December 05, 2015

Karl Lagerfeld

Karl Lagerfeld

Source: Shutterstock

Things turn very frivolous around this time of year. Barf-inducing parties by pop culture schlock merchants selling their wares are a nightly transgression, the hacks duly reporting the shenanigans of doped-up rappers the next day as once upon a time they detailed the haut monde. London isn’t much better. Last week, at the British Fashion Awards, a designer by the name of Jonathan Anderson said that he was “honored to be on the same stage as Karl Lagerfeld,” a bum-clenching announcement for its unremitting vapidity. Lagerfeld is a preening, self-important freak whose trademark is rudeness and that other giveaway of ultimate ghastliness, the ponytail.
   
Over on these shores, things are just as bad, except Congress hasn’t as yet invited Angelina Jolie to enlighten them with her plan to save Africa, in the manner a parliamentary committee did over in dear old England. What is it with these modern celebrities? How can they be as uninformed, dumb, full of themselves, and arrogant as they are? And how can the public swallow the hype the PR hucksters put out about them daily? Hype derives from the Greek word “hyperbole,” and there’s nothing elegant about it. It debases the truth, as well as the language—I’m proud to be on the same stage as Karl—and is often duplicitous and outrageous.

“Now everything and everyone is fabulous, and fashion has never been uglier and designers less talented.”
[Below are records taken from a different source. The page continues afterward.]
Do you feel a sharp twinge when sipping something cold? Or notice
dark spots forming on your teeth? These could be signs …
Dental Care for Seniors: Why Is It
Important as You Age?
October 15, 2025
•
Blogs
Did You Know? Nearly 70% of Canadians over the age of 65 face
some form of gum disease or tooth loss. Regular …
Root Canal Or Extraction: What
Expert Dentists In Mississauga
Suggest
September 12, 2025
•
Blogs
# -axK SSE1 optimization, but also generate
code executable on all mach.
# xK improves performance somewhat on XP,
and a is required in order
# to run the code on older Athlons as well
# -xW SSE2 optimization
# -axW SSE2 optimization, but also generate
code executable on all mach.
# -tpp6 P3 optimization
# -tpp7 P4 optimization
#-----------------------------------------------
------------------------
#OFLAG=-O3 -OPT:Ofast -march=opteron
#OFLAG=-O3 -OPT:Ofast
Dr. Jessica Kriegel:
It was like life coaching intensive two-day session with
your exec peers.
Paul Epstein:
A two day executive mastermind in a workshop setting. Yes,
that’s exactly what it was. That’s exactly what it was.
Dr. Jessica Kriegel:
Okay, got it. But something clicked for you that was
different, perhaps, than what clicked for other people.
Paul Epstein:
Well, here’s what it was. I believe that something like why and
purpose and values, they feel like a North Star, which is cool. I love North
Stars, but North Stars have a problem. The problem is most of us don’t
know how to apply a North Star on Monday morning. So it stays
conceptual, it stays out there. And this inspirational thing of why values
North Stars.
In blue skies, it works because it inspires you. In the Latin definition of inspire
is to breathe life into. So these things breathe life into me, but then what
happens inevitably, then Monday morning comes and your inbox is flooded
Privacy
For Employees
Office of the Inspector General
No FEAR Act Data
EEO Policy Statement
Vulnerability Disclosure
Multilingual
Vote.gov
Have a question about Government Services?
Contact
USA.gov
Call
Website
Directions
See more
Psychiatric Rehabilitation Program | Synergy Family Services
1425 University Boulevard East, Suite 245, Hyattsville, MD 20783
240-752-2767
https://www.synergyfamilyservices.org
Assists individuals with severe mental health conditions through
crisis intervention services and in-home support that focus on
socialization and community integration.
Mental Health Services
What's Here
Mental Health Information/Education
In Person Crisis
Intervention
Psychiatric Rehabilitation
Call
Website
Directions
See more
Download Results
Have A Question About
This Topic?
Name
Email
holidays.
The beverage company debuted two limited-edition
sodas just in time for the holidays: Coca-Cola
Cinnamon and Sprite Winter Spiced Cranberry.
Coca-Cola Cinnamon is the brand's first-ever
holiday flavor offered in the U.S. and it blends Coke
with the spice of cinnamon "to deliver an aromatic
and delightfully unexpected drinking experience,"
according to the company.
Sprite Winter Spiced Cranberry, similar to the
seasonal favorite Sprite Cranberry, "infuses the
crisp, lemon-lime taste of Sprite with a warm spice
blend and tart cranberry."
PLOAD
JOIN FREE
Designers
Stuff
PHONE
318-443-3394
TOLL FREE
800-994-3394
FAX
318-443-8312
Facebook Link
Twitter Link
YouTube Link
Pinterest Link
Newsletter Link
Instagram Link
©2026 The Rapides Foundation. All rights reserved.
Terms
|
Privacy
I remember forty years or so ago, the editor of Vogue, a self-invented but very nice lady, Diana Vreeland, used the word “fabulous” as a nonstop answer. “Fabulous” became her mask, her defense, almost a way of life. By calling everything fabulous, la Vreeland kept everyone in the dark and off balance. It vitiated the power of the sales pitch. An item could be inferior or superior, but Vreeland declared it fabulous and that was that.
       
Vreeland, however, had terrific taste, loved worthy fashion and talented people. But she called everything fabulous in order to keep the peace. The trouble is, the bullshit stuck after she lost power. Now everything and everyone is fabulous, and fashion has never been uglier and designers less talented. But the latter are Olympian gods when compared with professional celebrities like the Kardashians and the Hiltons, both families forever with us, and everywhere, like herpes.
       
If I were a suspicious feller, I’d think it’s a conspiracy for more nefarious goals. In other words, they are putting us to sleep with hype while Jewish and Mormon interests seize power. No such luck. The whole Western world has turned sleazy and it needs hype for its fulfillment. Last week the egregious N.Y. Times reported an after-movie party at the New York Library, describing a certain Carole Radziwill as a writer. Carole Radziwill—she married into the family as her poor young husband was dying, and she wasn’t about to give up the name—is as much a writer as I am a transgender chap, but never mind, hoodwinking the public is what the Times does daily, so why not describe a hard-charging girl from the sticks like Carole as a writer?
       
People in big cities covered by TV and national newspapers no longer do anything without one eye cocked to the celebrity merry-go-round. I’ll never forget that twenty years after I appeared on a morning show in Chicago, a woman rubbernecked me on Fifth Avenue and shouted that I was great on Donahue. Imagine if I had written something of value. Yes, in 1982 I appeared on a morning show in Chicago, made fun of unbridled feminism, and easily got the better of the idiotic host. And twenty years later some moronic woman still remembered. Nurse, help!